EVIDENCE has emerged that Nigerians affected by the rising cost of living are obtaining credit facilities from financial institutions to fund their daily expenditures.
This is evident in the 14.3 percent increase in personal loans, which rose from N2.648 trillion in December 2023 to N3.028 trillion, according to the Central Bank of Nigeria.
Personal loans accounted for 79.2 percent of consumer credit, while retail loans made up 20.8 percent, highlighting Nigerians’ struggle with persistent inflation and declining purchasing power.
Retail loans rose by 3.6 percent to N794.79 billion as of January 2024.
An analysis of the latest monthly economic report posted on CBN’s website revealed that total consumer credit rose by 11.9 percent to N3.82 trillion in January 2024, mainly driven by the increase in personal loans amid heightened inflation. Year-on-year, this figure represented an increase of N1.41 trillion from N2.41 trillion recorded in January 2023.
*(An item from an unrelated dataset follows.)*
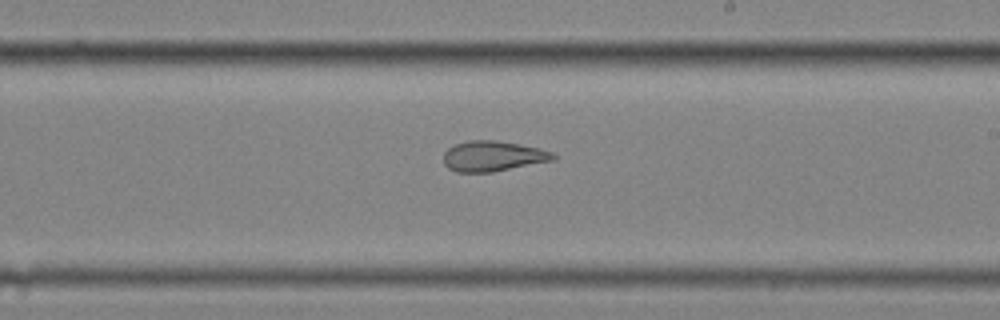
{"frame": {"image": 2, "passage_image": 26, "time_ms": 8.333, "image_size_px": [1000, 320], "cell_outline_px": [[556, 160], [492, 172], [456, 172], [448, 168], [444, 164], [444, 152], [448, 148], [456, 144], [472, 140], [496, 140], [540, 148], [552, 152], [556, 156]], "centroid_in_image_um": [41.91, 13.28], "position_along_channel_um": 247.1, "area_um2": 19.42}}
The report stated: “Total consumer credit outstanding increased by 11.9 percent to N3.82 trillion in January 2024, driven mainly by the rise in personal loans amid heightened inflation. A breakdown of consumer credit revealed that personal loans increased by 14.3 percent to N3.028 trillion from N2.648 trillion in December 2023, while retail loans rose by 3.6 percent to N794.79 billion. Personal loans accounted for 79.2 percent of consumer credit, while retail loans accounted for 20.8 percent.
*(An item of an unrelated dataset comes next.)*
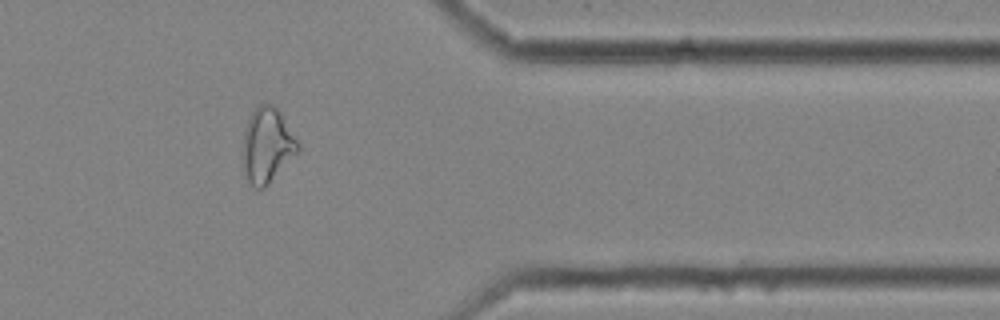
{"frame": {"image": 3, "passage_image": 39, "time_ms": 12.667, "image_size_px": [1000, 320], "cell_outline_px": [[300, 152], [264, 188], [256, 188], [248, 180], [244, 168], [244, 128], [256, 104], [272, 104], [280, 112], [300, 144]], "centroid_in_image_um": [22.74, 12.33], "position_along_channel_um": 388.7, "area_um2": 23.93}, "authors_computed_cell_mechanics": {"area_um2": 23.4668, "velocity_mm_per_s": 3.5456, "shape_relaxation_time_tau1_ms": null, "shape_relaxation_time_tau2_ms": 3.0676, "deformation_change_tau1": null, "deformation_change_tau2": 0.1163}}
However, consumer credit, as a share of total credit from ODCs, declined to 6.6 percent from 7.7 percent in the previous month.”The apex bank further stated that total credit extended to key sectors of the economy increased by N13.22 billion or 29.7 percent to N57.76 billion, compared with N44.54 billion in the preceding month.
“Total credit extended to key sectors of the economy by other depository corporations increased by 29.7 percent to N57.76 billion, compared with N44.536 billion in the preceding month.
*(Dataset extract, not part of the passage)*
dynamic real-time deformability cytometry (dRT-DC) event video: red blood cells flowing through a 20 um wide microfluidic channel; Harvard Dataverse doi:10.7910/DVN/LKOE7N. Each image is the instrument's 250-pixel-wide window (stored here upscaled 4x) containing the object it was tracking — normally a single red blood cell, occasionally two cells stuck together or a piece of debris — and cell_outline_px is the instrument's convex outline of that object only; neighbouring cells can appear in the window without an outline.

The growth was driven by the sustained increase in credit to services (25.6 percent), industry (37.5 percent), and the agricultural sector (7.1 percent). A breakdown of sectoral credit indicated that the services sector remained dominant, accounting for 52.1 percent. Industry constituted 44.7 percent, while agriculture accounted for the balance of 3.2 percent,” the report added.
The headline inflation rate reached a 28-year high of 33.95 percent in May, forcing the apex bank to consecutively hike the interest rate to 26.25 percent.
Nigerians are grappling with deteriorating living standards and increased economic hardships following the implementation of sweeping economic reforms by the current administration.
As a result, the country is facing its worst economic crisis in decades, with skyrocketing inflation, a national currency in free fall, and millions of people struggling to buy food. This situation has forced many citizens to seek loans as an alternative to meet their basic needs.